Problema planteado: Imprime sin cambios el pasaje del fragmento sobre la economía de la Guerra Fría que empieza con «Sin embargo, a» y continúa hasta «de su sistema.».

Fragmento seleccionado:
■ ■ ■ ■

Sin embargo, a largo plazo, los regímenes democráticos eran más adecuados para imponer la disciplina económica que requerían los mercados de capitales. Aunque el Occidente de la posguerra había hecho muchas de las mismas promesas que en el bloque soviético, el cumplimiento de estas promesas no era la base de la legitimidad de los gobiernos no comunistas. Por el contrario, los políticos occidentales —empezando por Margaret Thatcher— pudieron emplear una versión sobrecargada de la ideología liberal preexistente, para comercializar la austeridad como una renovación de la «libertad», y mantener así la legitimidad de su sistema.
Mientras que Thatcher abrió la puerta al retorno de la ortodoxia económica, el presidente de la Reserva Federal de Estados Unidos, Paul Volcker, la abrió de una patada. Al elevar los tipos de interés a niveles astronómicos, resolvió la batalla entre el trabajo y el capital sobre quién llevaría el peso de la transición económica. «El capital», como describe Bartel, «recuperó totalmente la ventaja sobre el trabajo, los salarios cayeron permanentemente por detrás del crecimiento de la productividad y la desigualdad regresó dramáticamente». El crecimiento económico volvió a Europa Occidental y a Estados Unidos, pero a costa de las clases medias y trabajadoras.
Y, como se vio, a expensas del bloque soviético. Como los altos tipos de interés y los enormes déficits presupuestarios del presidente Ronald Reagan, impulsados por la defensa, atrajeron cantidades impresionantes de capital hacia Estados Unidos, dejaron poco dinero disponible para otros prestatarios. Incapaz de imponer la austeridad sin socavar los fundamentos ideológicos del proyecto comunista, con una creciente denegación de acceso a los mercados de capitales occidentales y enfrentándose a la disminución de las entregas de petróleo soviético, el bloque oriental se afrontó la perspectiva de la suspensión de pagos y a un precipitado descenso del nivel de vida de sus ciudadanos, ya de por sí escaso (en comparación con Occidente).
Algunos acudieron a los gobiernos de Europa Occidental en busca de ayuda, otros al Fondo Monetario Internacional, dominado por Estados Unidos, y cada paso aumentó la influencia del lado capitalista de la Guerra Fría. El bloque del Este acabó deshaciéndose bajo la presión. La URSS, más rica pero apenas mejor posicionada, no tardó en seguirle.

■ ■ ■ ■

Datos analizados:
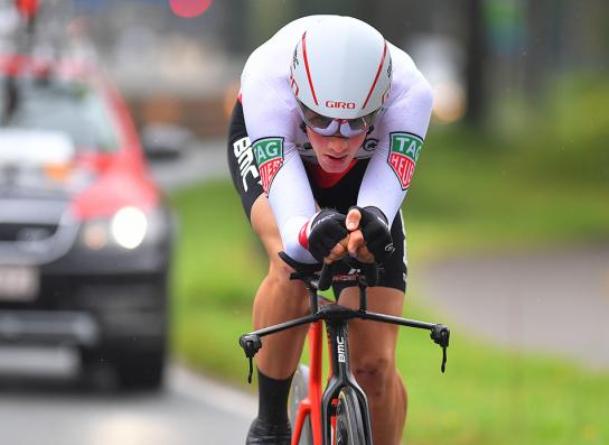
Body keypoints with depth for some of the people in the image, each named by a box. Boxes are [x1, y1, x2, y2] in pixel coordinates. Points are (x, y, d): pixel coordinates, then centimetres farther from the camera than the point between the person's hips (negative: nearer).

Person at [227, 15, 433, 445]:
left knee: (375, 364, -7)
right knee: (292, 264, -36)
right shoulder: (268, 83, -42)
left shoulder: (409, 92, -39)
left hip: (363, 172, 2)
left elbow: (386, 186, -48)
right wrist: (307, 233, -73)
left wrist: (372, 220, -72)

■ ■ ■ ■

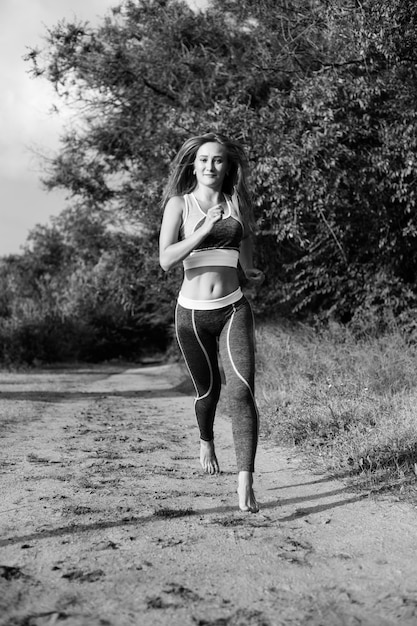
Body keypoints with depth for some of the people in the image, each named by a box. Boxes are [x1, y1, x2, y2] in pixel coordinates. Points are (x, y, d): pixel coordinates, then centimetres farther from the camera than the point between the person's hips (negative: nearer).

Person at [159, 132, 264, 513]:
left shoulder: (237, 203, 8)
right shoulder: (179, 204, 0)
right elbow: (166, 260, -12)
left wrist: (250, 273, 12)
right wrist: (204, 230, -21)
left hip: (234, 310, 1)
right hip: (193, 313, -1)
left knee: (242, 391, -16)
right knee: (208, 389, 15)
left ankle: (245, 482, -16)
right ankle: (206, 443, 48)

■ ■ ■ ■

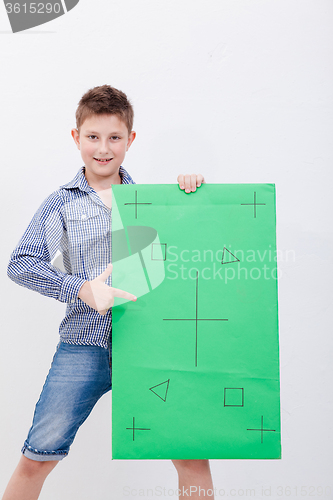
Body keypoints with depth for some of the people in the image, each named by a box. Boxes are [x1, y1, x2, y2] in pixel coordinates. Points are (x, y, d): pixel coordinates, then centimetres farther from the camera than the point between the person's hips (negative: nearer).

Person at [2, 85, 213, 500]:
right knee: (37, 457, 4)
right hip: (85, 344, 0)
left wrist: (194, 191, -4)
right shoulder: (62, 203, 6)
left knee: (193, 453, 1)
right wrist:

■ ■ ■ ■

Solución propuesta:
Sin embargo, a largo plazo, los regímenes democráticos eran más adecuados para imponer la disciplina económica que requerían los mercados de capitales. Aunque el Occidente de la posguerra había hecho muchas de las mismas promesas que en el bloque soviético, el cumplimiento de estas promesas no era la base de la legitimidad de los gobiernos no comunistas. Por el contrario, los políticos occidentales —empezando por Margaret Thatcher— pudieron emplear una versión sobrecargada de la ideología liberal preexistente, para comercializar la austeridad como una renovación de la «libertad», y mantener así la legitimidad de su sistema.